If there is one thing we can all agree upon, it’s that the current model of politics in the U.S. is not working; it’s a broken system that leads to further crisis in our country. Schneider (2008) proposes a new type of democracy, one that he calls “Awe-Based Democracy.” An “Awe-Based” approach to living is one that “welds the zeal and exaltation for religion with the scrupulosity and skepticism of science.” Awe-Based Democracy integrates principles from Existentialism and creates an entirely new way of approaching political issues. Foundationally, the solution to surrendering the “Quick-Fix” paradigm is to engage in a new way of being present with life; engaging the mystery of living and taking that mystery seriously, making peace with the uncertainty of living, and finally, taking responsibility for our own meaning and direction.
Politically, the Awe-Based Democracy model would build upon the foundation described above with an experiential component, which would be facilitated by depth-experiential therapists. Schneider (2008) describes the following awe-based features in political discussions: (1) an authentic appreciation of the many sides of any given dilemma; (2) a whole-bodied attunement and encounter with the many sides; and (3) a whole-bodied response and discernment of that many sidedness which leads to substantive action. These encounters would take place with small groups of two to five legislators, where the discussions would be far more personal and intimate instead of the usual rhetorical discussions. The outcomes of those discussions would be passed on to the legislature for integration and complementation (Schneider, 2008).

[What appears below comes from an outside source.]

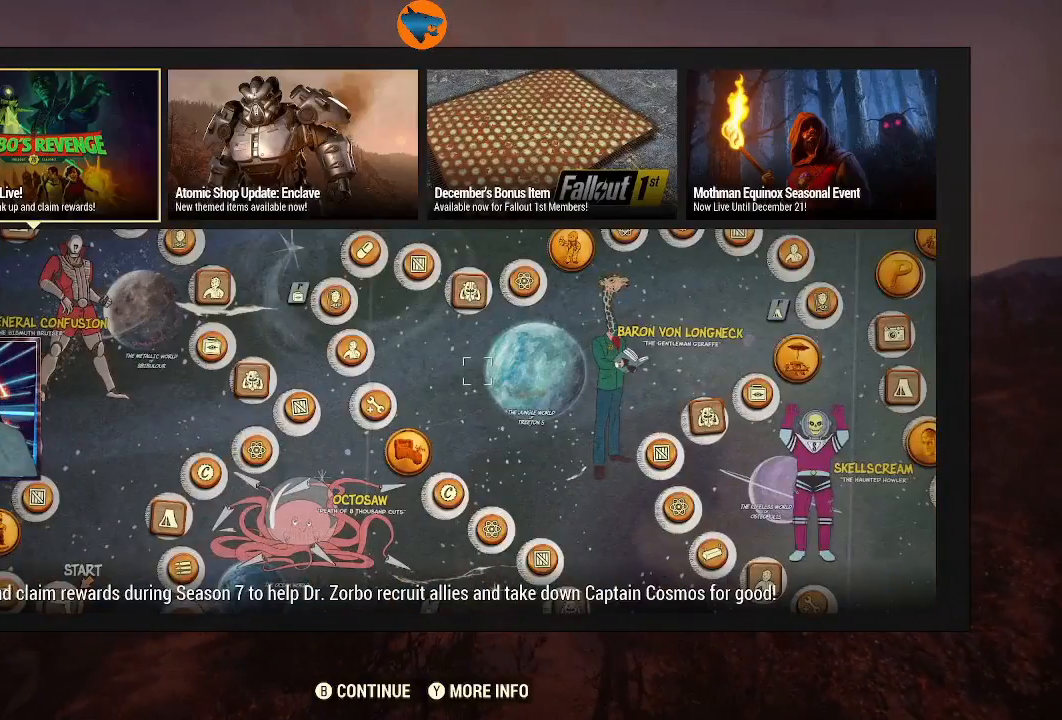
{"buttons": ["B"], "left_stick": "center", "right_stick": "center", "events": [[500, "B", "down"]]}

What would the discussions look like between the current political contenders if they were approached from an Awe-Based foundation? One commentator described the last presidential debate like “two Alpha dogs circling” one another, but I wonder what it would be like if they were to approach one another with the intention of genuine encounter. I wonder what it would be like if the candidates, legislature, Congress, and representatives actually sat with one another and allowed themselves to experience the others without “Othering” them. I wonder what it would be like for the lawmakers to sit with the struggles of the people they are making laws to govern. I imagine that when the weapons are set aside, and the dividing lines erased, there is a whole lot more in common than there are differences. I imagine that sort of discussion would result, eventually, in both political parties emerging with solutions that will work for everyone. Instead of one party prevailing over the other, perhaps an Awe-Based democracy would end in a compassionate agreement with compromise and mutual respect.
As Schneider (2008) points out, the possibilities of this awe-based democracy model are endless, but the one point that cannot be denied is that the “democratic principles of openness, deliberation, and voting one’s conscience will all have been given their due” and isn’t that the function of a truly democratic society? When neither political party dominates, and when “Othering” ceases and encounter begins, the people ultimately win.
Schneider, K. (2008) Rediscovering awe: A new front in humanistic psychology, psychotherapy, and society. Canadian Journal of Counseling (41)2, 67-73.
Schneider, K. (2012). Depth and the marketplace: psychology’s Faustian plight. In L. Barnett & G. Madison, (Eds). Existential therapy, legacy, vibrancy and dialogue. New York, NY: Routledge.